Rimane inoltre un fortissimo gap di genere (a parità di tutti gli altri elementi, gli uomini hanno il 19,2% di probabilità in più di essere occupati) e soprattutto territoriale: i residenti al Nord hanno il 40% in più di probabilità di trovare lavoro rispetto a coloro che vivono al Sud, e chi studia nelle università del Nord addirittura il 63,7% di probabilità in più di essere occupato rispetto a quanti stanno nel Mezzogiorno. Tant’è che il 44% di questi, a cinque anni dal titolo, lavora in una regione diversa dalla propria, o addirittura all’estero.

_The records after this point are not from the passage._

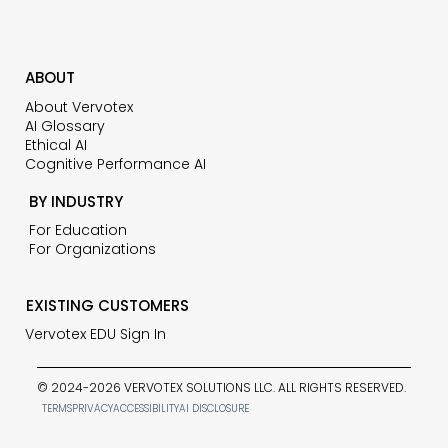
ABOUT
About Vervotex
AI Glossary
Ethical AI
Cognitive Performance AI
BY INDUSTRY
For Education
For Organizations
EXISTING CUSTOMERS
Vervotex EDU Sign In
© 2024-2026 VERVOTEX SOLUTIONS LLC. ALL RIGHTS RESERVED.
TERMS
PRIVACY
ACCESSIBILITY
AI DISCLOSURE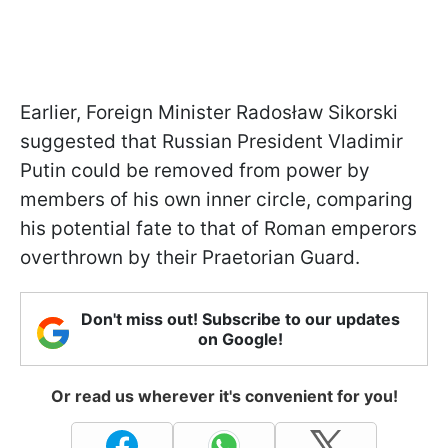
Earlier, Foreign Minister Radosław Sikorski
suggested that Russian President Vladimir
Putin could be removed from power by
members of his own inner circle, comparing
his potential fate to that of Roman emperors
overthrown by their Praetorian Guard.
Don't miss out! Subscribe to our updates
on Google!
Or read us wherever it's convenient for you!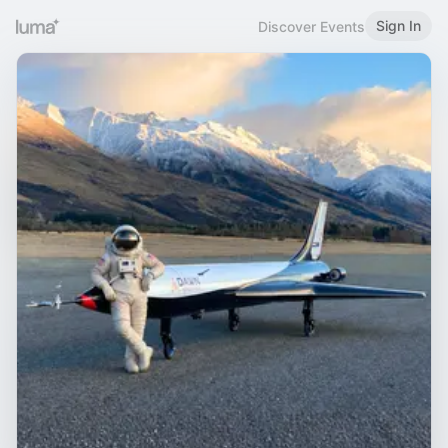
Sign In
Discover Events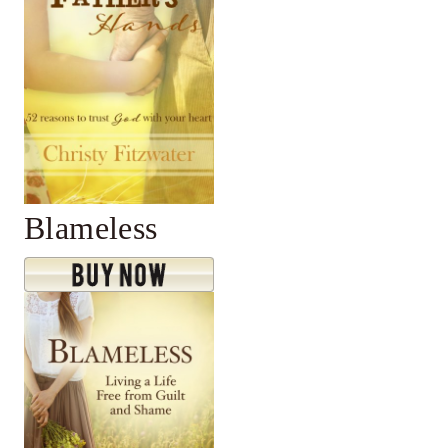
Blameless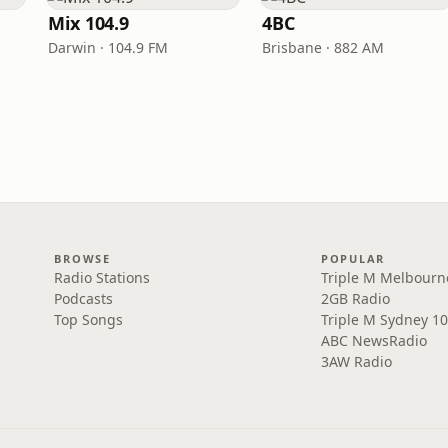
Mix 104.9
4BC
Darwin · 104.9 FM
Brisbane · 882 AM
BROWSE
POPULAR
Radio Stations
Triple M Melbourn
Podcasts
2GB Radio
Top Songs
Triple M Sydney 10
ABC NewsRadio
3AW Radio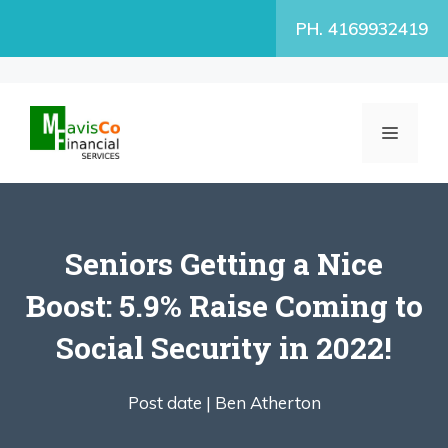
Skip
PH. 4169932419
to
content
MENU
Seniors Getting a Nice
Boost: 5.9% Raise Coming to
Social Security in 2022!
Post date |
Ben Atherton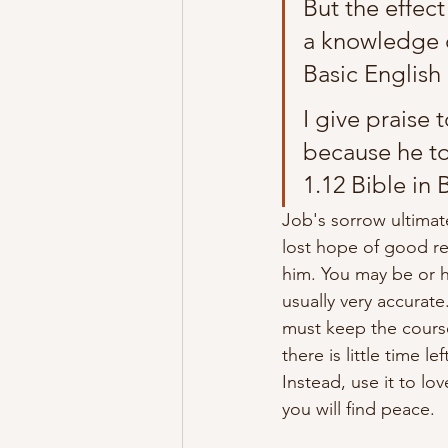
But the effect
a knowledge of
Basic English 
I give praise
because he to
1.12 Bible in 
Job's sorrow 
ultimat
lost hope of good ret
him. You may be or ha
usually very 
accurate
must 
keep
 the cours
there is little time l
Instead,
 use it to lo
you will find peace.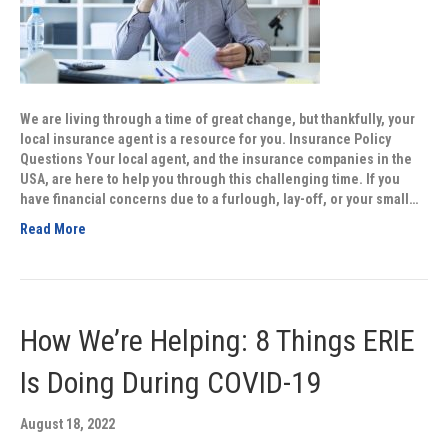
We are living through a time of great change, but thankfully, your
local insurance agent is a resource for you. Insurance Policy
Questions Your local agent, and the insurance companies in the
USA, are here to help you through this challenging time. If you
have financial concerns due to a furlough, lay-off, or your small…
Read More
How We’re Helping: 8 Things ERIE
Is Doing During COVID-19
August 18, 2022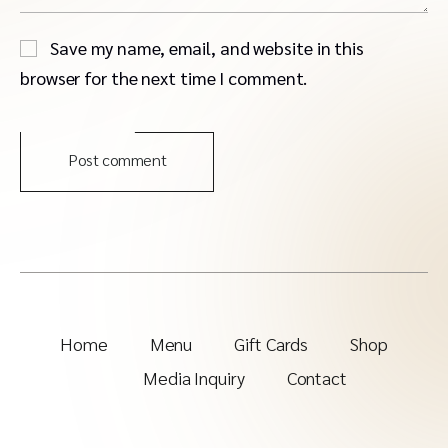
Save my name, email, and website in this
browser for the next time I comment.
Post comment
Home
Menu
Gift Cards
Shop
Media Inquiry
Contact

Ora, la pandemia rischia di peggiorare le performance e di aggravare queste differenze, sintomo di problemi irrisolti da lungo tempo. Gli effetti sono tangibili già ora: tra marzo 2020 e oggi i laureati alla triennale di maggio e giugno 2019 registrano -9 punti di occupazione e quasi il 3% in meno di retribuzione. A pagare il prezzo maggiore della pandemia sono ancora una volta il Sud e le donne – per loro, il calo occupazionale è del 10%.
Con l’ultimo decreto, il governo ha stanziato 1,4 miliardi per l’università, risorse che andranno in gran parte a coprire il diritto allo studio, in particolare per «l’incremento della no tax area e la riduzione delle tasse universitarie, e per l’aumento del fondo per le borse di studio regionali di 40 milioni, per garantire le borse agli idonei meritevoli», spiega il ministro Manfredi.
Ci sono anche risorse destinate a colmare il digital divide, ma ancora non è abbastanza: «Tutto il sistema di intervento 2020-21 dovrebbe diventare permanente, con investimenti ulteriori soprattutto sulla residenzialità universitaria», spiega il ministro. Il quale assicura anche che nella discussione sulla suddivisione delle risorse del Recovery Fund, «il diritto allo studio avrà un ruolo importante».
Se l’accessibilità universale agli studi universitari è una questione costituzionale, ricorda il presidente di Almalaurea, soprattutto in un momento come quello attuale («Se i genitori perdono il lavoro, come fanno a iscrivere i figli?»), in futuro ancora più importante sarà favorire le contaminazioni disciplinari, soprattutto tra gli iscritti delle lauree umanistiche.
Considerando come fra questi ultimi «quelli con competenze in ambito tecnico scientifico si laureano prima e meglio, fanno più esperienze, hanno un tasso di occupazione più elevato e sono meglio pagati rispetto a quelli dei percorsi tradizionali», ricorda la direttrice di Almalaurea Marina Timoteo, l’unione di saperi e competenze all’interno dei percorsi universitari è fondamentale per la riuscita professionale dei ragazzi e per la capacità delle aziende di inserirli al lavoro.